Five consecutive losses later, Nationals Manager Jim Riggleman laid down the law.
Riggleman held a lengthy post-game meeting with his team expressing not only his concerns, but the concerns of the entire coaching staff. “This is what I see, this is what the coaches see, this is what Mike [Rizzo] sees, this is what the fans see, so if anybody in the room thought that was acceptable, then they need to be made aware that we certainly don’t think it’s acceptable.”
This deep into the season, a motivational or even constructive post-game spiel from a manager or coach isn’t going to turn a team’s season around – especially a team who’s been out of contention for months. That means it’s up to the players themselves to make a 180 in attitude.
Yesterday’s 6-5 loss to the Florida Marlins wasn’t the prime point of concern but rather a tipping point for Riggleman. The Nats defense was sloppy. They were charged with two errors on the loss but it should have been three. Ian Desmond continues to rack up missed plays at a rate faster than anyone else in Major League Baseball this season. Adam Dunn is no stone wall at first. Balls get by him just as often as Desmond misses a routine ground ball. Starter Jordan Zimmermann sailed a pick off throw from second base to center field. This is not acceptable at the major league level.
The hot-hitting Florida rookie Mike Stanton let it rip against the Nationals, continuing his consecutive games hit-streak to seven. Stanton had his second career multi-homer game in Washington. The first was August 13 at Cincinnati.
Ivan “Pudge” Rodriguez gave the rookie a run for his money in the fifth inning though when Pudge charged the base path between first and second. Pudge completed a rundown pick off play after running all the way from home plate to the base path during a Cameron Maybin at-bat. If there were any good example on the team defense-wise to look to it would have to be Pudge for that play alone.
The core of the Nationals’ issues besides an obvious slump in energy is defense and fundamentals.
Riggleman and his coaching staff made it clear to their players that it’s a 162-game schedule of nine-inning games that they signed up for, so they better all get on the same page and keep on playing hard if they ever want to amount to something more than consecutive seasons consisting of 100 plus losses.
Sunday marked Zimmermann’s fourth start back from Tommy John surgery. He threw 80 pitches over three innings.
“It’s still only my fourth start,” Zimmermann told reporters after the game. “I’m still trying to work some kinks out. It’s unacceptable, I guess, to be up here and not have the good control like I should have.”
The Nats have a chance to regain some end-of-season momentum on their road trip to Atlanta, which starts tonight at 7:10 in Georgia, and continues in Philadelphia before the final homestand of the season starting Monday, September 20.

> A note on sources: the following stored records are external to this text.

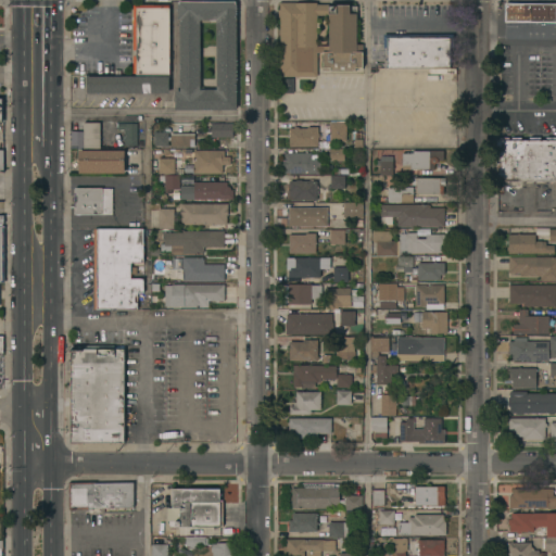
[(175,110),(175,90),(180,90),(180,19),(178,19),(178,3),(179,3),(179,1),(236,1),(236,3),(237,3),(237,110),(175,110)]
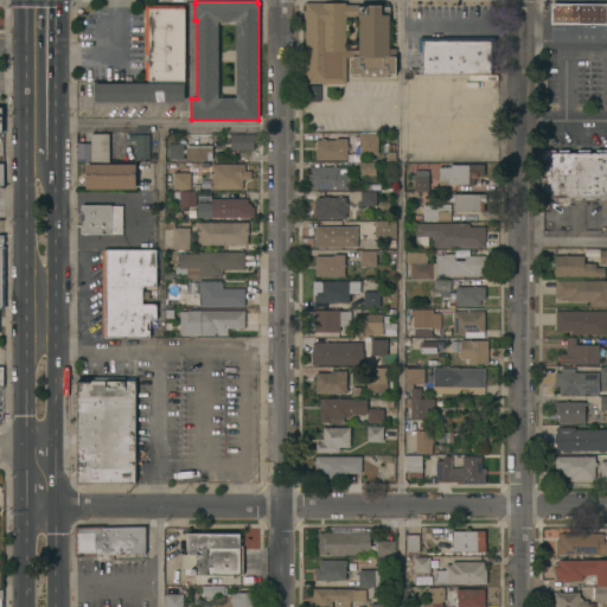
[(390,48),(396,48),(396,74),(388,74),(388,76),(360,76),(360,74),(352,74),(352,57),(346,57),(346,83),(306,83),(306,16),(304,16),(304,2),(346,2),(346,5),(358,5),(358,6),(390,6),(390,48)]
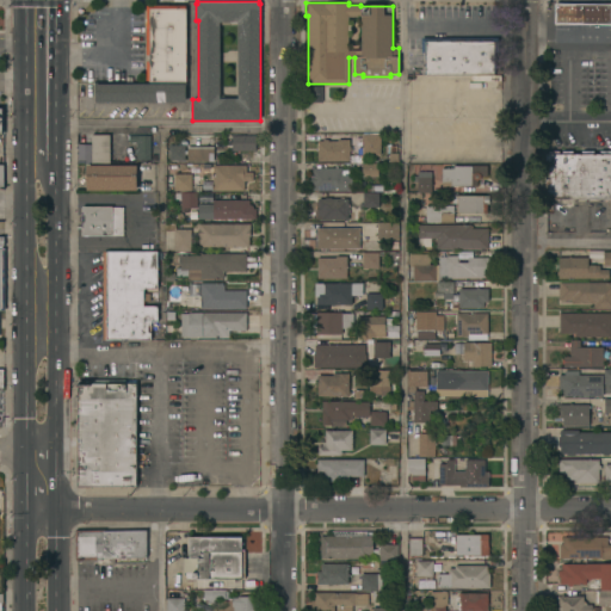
[(610,2),(610,24),(555,23),(556,2),(610,2)]
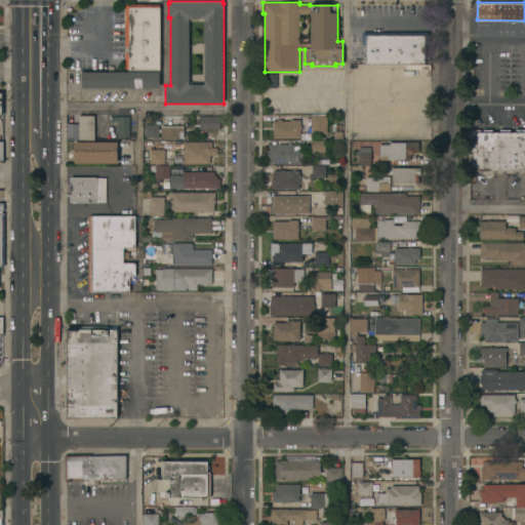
[(126,4),(160,4),(160,70),(128,70),(128,68),(126,68),(126,51),(129,52),(129,46),(125,46),(126,4)]
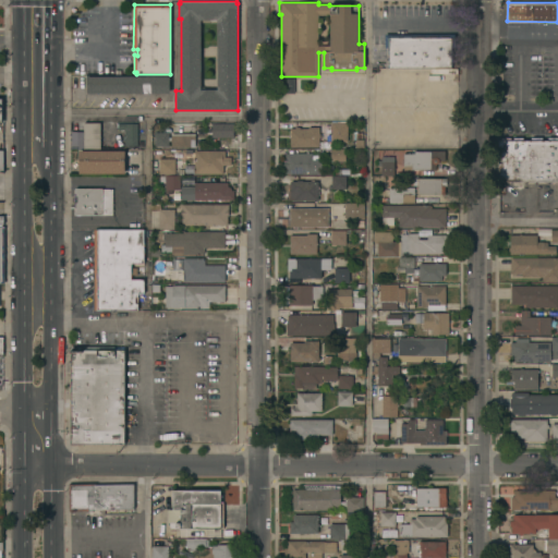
[(386,68),(386,60),(388,60),(388,47),(385,47),(385,34),(455,34),(455,47),(451,47),(451,68),(386,68)]
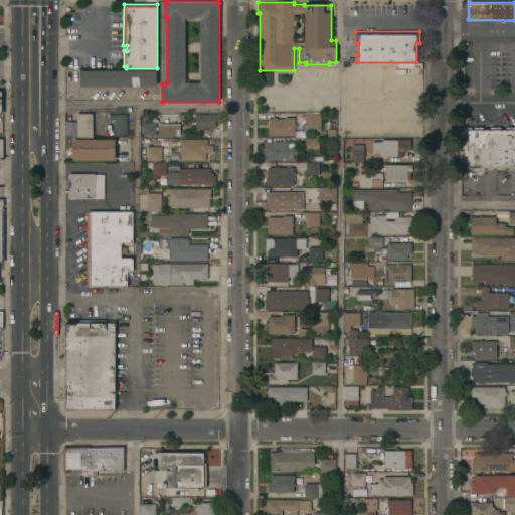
[(157,70),(157,86),(80,86),(80,70),(157,70)]
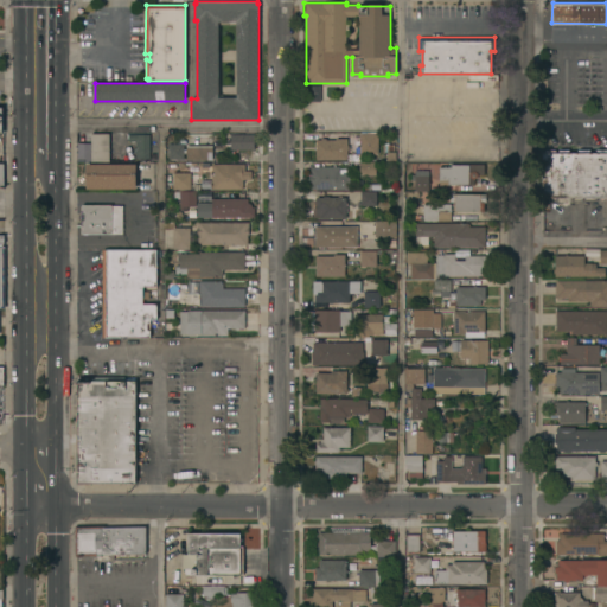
[(320,101),(312,101),(312,85),(321,85),(320,101)]
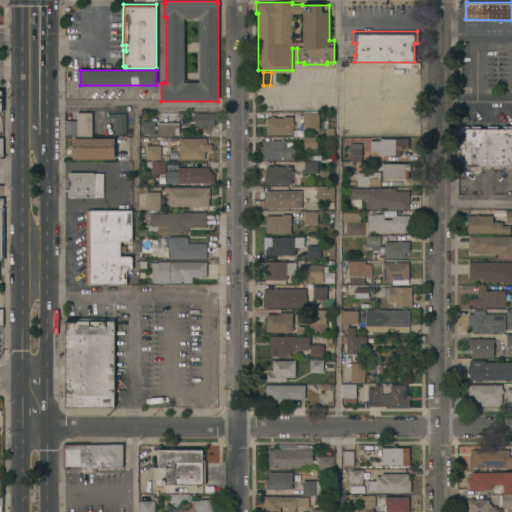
[(266,134),(266,119),(255,119),(255,111),(267,111),(267,117),(271,118),(271,116),(275,116),(275,118),(283,118),(283,116),(292,116),(292,111),(304,111),(304,112),(319,112),(319,129),(304,129),(304,136),(292,136),(292,134),(266,134)]
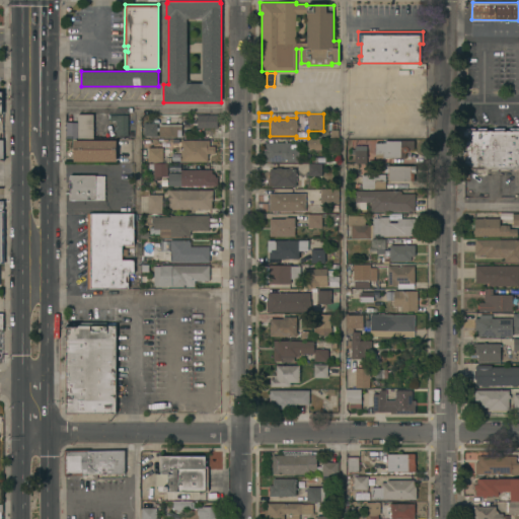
[(93,114),(93,138),(78,138),(78,114),(93,114)]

“I think the losing wears on you,” Riggleman said, “but, you know, it’s a 162-game schedule, it’s a nine-inning ball game. That’s what you signed up for, that’s what you give. Until we get 25 guys up until September 1, and then whatever we have, 32, after that — until we get everybody on the same page, that it takes a great effort every day to get out of where we are, it’s not gonna happen.”
“You cannot go to the level that teams such as the Padres, Giants, Yankees, Tampa Bay, those teams who are gonna be right there at the end,” Riggleman said. “You cannot be in the same class with them until you have everybody on board, pulling the same way, and putting personal statistics behind them, and milestones behind them and all that nonsense.”